» 指示内容: 以下のデータを全行、一字一句変えずにそのまま出力してください。

» 提供データ:
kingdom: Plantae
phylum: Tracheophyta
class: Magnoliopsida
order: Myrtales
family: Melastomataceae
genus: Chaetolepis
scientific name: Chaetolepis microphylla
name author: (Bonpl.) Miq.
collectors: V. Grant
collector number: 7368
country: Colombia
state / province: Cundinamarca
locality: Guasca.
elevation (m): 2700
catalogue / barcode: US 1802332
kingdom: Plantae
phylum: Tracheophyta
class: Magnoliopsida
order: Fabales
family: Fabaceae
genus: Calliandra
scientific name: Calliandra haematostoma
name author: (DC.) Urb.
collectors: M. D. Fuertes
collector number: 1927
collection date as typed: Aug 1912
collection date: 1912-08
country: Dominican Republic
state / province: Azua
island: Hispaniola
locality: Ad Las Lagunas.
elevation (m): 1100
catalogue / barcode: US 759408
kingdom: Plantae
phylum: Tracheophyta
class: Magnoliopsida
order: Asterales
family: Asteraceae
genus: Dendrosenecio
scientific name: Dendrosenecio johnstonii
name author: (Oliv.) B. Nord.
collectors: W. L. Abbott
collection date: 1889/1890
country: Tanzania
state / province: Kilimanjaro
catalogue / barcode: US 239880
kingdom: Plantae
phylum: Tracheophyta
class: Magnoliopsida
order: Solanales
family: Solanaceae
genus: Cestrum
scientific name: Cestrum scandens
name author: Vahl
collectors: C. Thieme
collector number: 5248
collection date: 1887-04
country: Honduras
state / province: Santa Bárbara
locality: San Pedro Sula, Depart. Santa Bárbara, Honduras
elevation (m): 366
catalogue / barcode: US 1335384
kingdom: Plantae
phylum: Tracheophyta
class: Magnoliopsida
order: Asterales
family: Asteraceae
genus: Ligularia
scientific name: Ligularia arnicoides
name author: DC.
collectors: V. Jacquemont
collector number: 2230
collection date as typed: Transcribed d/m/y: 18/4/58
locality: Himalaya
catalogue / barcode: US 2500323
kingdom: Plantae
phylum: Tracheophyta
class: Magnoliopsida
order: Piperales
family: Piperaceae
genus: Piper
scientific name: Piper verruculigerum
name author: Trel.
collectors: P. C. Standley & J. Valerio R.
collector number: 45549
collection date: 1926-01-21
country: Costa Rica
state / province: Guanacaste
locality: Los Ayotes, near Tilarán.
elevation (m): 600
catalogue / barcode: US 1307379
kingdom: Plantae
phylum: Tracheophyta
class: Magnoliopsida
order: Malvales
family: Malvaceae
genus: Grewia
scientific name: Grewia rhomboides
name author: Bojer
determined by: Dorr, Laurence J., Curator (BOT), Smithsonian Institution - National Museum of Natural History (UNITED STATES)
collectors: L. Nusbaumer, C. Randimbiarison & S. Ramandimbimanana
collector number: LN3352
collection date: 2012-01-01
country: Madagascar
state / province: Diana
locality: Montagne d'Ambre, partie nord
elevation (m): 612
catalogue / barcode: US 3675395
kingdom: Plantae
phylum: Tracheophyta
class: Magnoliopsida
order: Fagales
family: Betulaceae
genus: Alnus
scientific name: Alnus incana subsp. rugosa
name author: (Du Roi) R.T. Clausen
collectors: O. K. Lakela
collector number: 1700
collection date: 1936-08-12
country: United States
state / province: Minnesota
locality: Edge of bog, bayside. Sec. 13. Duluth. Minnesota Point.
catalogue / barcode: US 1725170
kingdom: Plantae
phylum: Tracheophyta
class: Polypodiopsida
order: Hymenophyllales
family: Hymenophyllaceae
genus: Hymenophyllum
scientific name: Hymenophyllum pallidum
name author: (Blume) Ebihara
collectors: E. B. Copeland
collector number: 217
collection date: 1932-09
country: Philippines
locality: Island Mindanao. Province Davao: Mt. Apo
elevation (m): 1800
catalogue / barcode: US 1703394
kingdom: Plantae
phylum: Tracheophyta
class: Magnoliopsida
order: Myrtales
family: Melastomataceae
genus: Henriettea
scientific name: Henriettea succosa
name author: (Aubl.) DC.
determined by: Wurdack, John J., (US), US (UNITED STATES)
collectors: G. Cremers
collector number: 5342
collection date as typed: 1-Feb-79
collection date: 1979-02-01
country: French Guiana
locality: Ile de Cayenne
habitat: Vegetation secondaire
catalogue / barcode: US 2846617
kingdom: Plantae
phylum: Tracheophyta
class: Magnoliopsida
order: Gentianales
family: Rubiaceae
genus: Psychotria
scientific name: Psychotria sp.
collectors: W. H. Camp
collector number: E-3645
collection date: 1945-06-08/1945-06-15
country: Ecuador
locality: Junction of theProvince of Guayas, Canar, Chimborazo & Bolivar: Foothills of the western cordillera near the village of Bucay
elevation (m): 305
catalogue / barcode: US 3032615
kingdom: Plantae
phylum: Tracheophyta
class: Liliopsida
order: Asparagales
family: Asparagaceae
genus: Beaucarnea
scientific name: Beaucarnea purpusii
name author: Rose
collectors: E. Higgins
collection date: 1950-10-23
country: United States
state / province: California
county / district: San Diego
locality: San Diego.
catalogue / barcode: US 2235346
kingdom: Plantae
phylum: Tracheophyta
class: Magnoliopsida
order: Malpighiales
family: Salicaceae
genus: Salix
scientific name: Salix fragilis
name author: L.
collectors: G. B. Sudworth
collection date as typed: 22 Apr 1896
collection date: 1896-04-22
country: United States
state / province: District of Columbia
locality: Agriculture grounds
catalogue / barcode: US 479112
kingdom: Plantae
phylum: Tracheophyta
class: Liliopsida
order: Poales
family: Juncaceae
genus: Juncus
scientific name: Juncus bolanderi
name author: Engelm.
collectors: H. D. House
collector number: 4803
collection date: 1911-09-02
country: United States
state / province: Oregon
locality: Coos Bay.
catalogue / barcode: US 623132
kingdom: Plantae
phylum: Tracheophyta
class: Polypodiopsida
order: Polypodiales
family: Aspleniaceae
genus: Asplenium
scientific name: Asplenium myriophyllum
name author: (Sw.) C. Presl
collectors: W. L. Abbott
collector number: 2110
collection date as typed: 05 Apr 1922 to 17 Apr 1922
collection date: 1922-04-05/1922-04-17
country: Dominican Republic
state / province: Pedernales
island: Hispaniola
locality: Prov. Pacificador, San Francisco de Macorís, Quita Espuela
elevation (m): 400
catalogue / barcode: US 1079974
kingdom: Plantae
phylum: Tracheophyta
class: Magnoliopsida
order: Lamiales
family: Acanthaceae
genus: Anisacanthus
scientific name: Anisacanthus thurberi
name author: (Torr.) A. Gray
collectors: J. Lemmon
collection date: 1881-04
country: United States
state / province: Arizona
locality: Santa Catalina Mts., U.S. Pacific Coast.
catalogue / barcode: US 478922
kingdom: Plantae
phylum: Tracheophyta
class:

» 出力結果:
kingdom: Plantae
phylum: Tracheophyta
class: Magnoliopsida
order: Myrtales
family: Melastomataceae
genus: Chaetolepis
scientific name: Chaetolepis microphylla
name author: (Bonpl.) Miq.
collectors: V. Grant
collector number: 7368
country: Colombia
state / province: Cundinamarca
locality: Guasca.
elevation (m): 2700
catalogue / barcode: US 1802332
kingdom: Plantae
phylum: Tracheophyta
class: Magnoliopsida
order: Fabales
family: Fabaceae
genus: Calliandra
scientific name: Calliandra haematostoma
name author: (DC.) Urb.
collectors: M. D. Fuertes
collector number: 1927
collection date as typed: Aug 1912
collection date: 1912-08
country: Dominican Republic
state / province: Azua
island: Hispaniola
locality: Ad Las Lagunas.
elevation (m): 1100
catalogue / barcode: US 759408
kingdom: Plantae
phylum: Tracheophyta
class: Magnoliopsida
order: Asterales
family: Asteraceae
genus: Dendrosenecio
scientific name: Dendrosenecio johnstonii
name author: (Oliv.) B. Nord.
collectors: W. L. Abbott
collection date: 1889/1890
country: Tanzania
state / province: Kilimanjaro
catalogue / barcode: US 239880
kingdom: Plantae
phylum: Tracheophyta
class: Magnoliopsida
order: Solanales
family: Solanaceae
genus: Cestrum
scientific name: Cestrum scandens
name author: Vahl
collectors: C. Thieme
collector number: 5248
collection date: 1887-04
country: Honduras
state / province: Santa Bárbara
locality: San Pedro Sula, Depart. Santa Bárbara, Honduras
elevation (m): 366
catalogue / barcode: US 1335384
kingdom: Plantae
phylum: Tracheophyta
class: Magnoliopsida
order: Asterales
family: Asteraceae
genus: Ligularia
scientific name: Ligularia arnicoides
name author: DC.
collectors: V. Jacquemont
collector number: 2230
collection date as typed: Transcribed d/m/y: 18/4/58
locality: Himalaya
catalogue / barcode: US 2500323
kingdom: Plantae
phylum: Tracheophyta
class: Magnoliopsida
order: Piperales
family: Piperaceae
genus: Piper
scientific name: Piper verruculigerum
name author: Trel.
collectors: P. C. Standley & J. Valerio R.
collector number: 45549
collection date: 1926-01-21
country: Costa Rica
state / province: Guanacaste
locality: Los Ayotes, near Tilarán.
elevation (m): 600
catalogue / barcode: US 1307379
kingdom: Plantae
phylum: Tracheophyta
class: Magnoliopsida
order: Malvales
family: Malvaceae
genus: Grewia
scientific name: Grewia rhomboides
name author: Bojer
determined by: Dorr, Laurence J., Curator (BOT), Smithsonian Institution - National Museum of Natural History (UNITED STATES)
collectors: L. Nusbaumer, C. Randimbiarison & S. Ramandimbimanana
collector number: LN3352
collection date: 2012-01-01
country: Madagascar
state / province: Diana
locality: Montagne d'Ambre, partie nord
elevation (m): 612
catalogue / barcode: US 3675395
kingdom: Plantae
phylum: Tracheophyta
class: Magnoliopsida
order: Fagales
family: Betulaceae
genus: Alnus
scientific name: Alnus incana subsp. rugosa
name author: (Du Roi) R.T. Clausen
collectors: O. K. Lakela
collector number: 1700
collection date: 1936-08-12
country: United States
state / province: Minnesota
locality: Edge of bog, bayside. Sec. 13. Duluth. Minnesota Point.
catalogue / barcode: US 1725170
kingdom: Plantae
phylum: Tracheophyta
class: Polypodiopsida
order: Hymenophyllales
family: Hymenophyllaceae
genus: Hymenophyllum
scientific name: Hymenophyllum pallidum
name author: (Blume) Ebihara
collectors: E. B. Copeland
collector number: 217
collection date: 1932-09
country: Philippines
locality: Island Mindanao. Province Davao: Mt. Apo
elevation (m): 1800
catalogue / barcode: US 1703394
kingdom: Plantae
phylum: Tracheophyta
class: Magnoliopsida
order: Myrtales
family: Melastomataceae
genus: Henriettea
scientific name: Henriettea succosa
name author: (Aubl.) DC.
determined by: Wurdack, John J., (US), US (UNITED STATES)
collectors: G. Cremers
collector number: 5342
collection date as typed: 1-Feb-79
collection date: 1979-02-01
country: French Guiana
locality: Ile de Cayenne
habitat: Vegetation secondaire
catalogue / barcode: US 2846617
kingdom: Plantae
phylum: Tracheophyta
class: Magnoliopsida
order: Gentianales
family: Rubiaceae
genus: Psychotria
scientific name: Psychotria sp.
collectors: W. H. Camp
collector number: E-3645
collection date: 1945-06-08/1945-06-15
country: Ecuador
locality: Junction of theProvince of Guayas, Canar, Chimborazo & Bolivar: Foothills of the western cordillera near the village of Bucay
elevation (m): 305
catalogue / barcode: US 3032615
kingdom: Plantae
phylum: Tracheophyta
class: Liliopsida
order: Asparagales
family: Asparagaceae
genus: Beaucarnea
scientific name: Beaucarnea purpusii
name author: Rose
collectors: E. Higgins
collection date: 1950-10-23
country: United States
state / province: California
county / district: San Diego
locality: San Diego.
catalogue / barcode: US 2235346
kingdom: Plantae
phylum: Tracheophyta
class: Magnoliopsida
order: Malpighiales
family: Salicaceae
genus: Salix
scientific name: Salix fragilis
name author: L.
collectors: G. B. Sudworth
collection date as typed: 22 Apr 1896
collection date: 1896-04-22
country: United States
state / province: District of Columbia
locality: Agriculture grounds
catalogue / barcode: US 479112
kingdom: Plantae
phylum: Tracheophyta
class: Liliopsida
order: Poales
family: Juncaceae
genus: Juncus
scientific name: Juncus bolanderi
name author: Engelm.
collectors: H. D. House
collector number: 4803
collection date: 1911-09-02
country: United States
state / province: Oregon
locality: Coos Bay.
catalogue / barcode: US 623132
kingdom: Plantae
phylum: Tracheophyta
class: Polypodiopsida
order: Polypodiales
family: Aspleniaceae
genus: Asplenium
scientific name: Asplenium myriophyllum
name author: (Sw.) C. Presl
collectors: W. L. Abbott
collector number: 2110
collection date as typed: 05 Apr 1922 to 17 Apr 1922
collection date: 1922-04-05/1922-04-17
country: Dominican Republic
state / province: Pedernales
island: Hispaniola
locality: Prov. Pacificador, San Francisco de Macorís, Quita Espuela
elevation (m): 400
catalogue / barcode: US 1079974
kingdom: Plantae
phylum: Tracheophyta
class: Magnoliopsida
order: Lamiales
family: Acanthaceae
genus: Anisacanthus
scientific name: Anisacanthus thurberi
name author: (Torr.) A. Gray
collectors: J. Lemmon
collection date: 1881-04
country: United States
state / province: Arizona
locality: Santa Catalina Mts., U.S. Pacific Coast.
catalogue / barcode: US 478922
kingdom: Plantae
phylum: Tracheophyta
class:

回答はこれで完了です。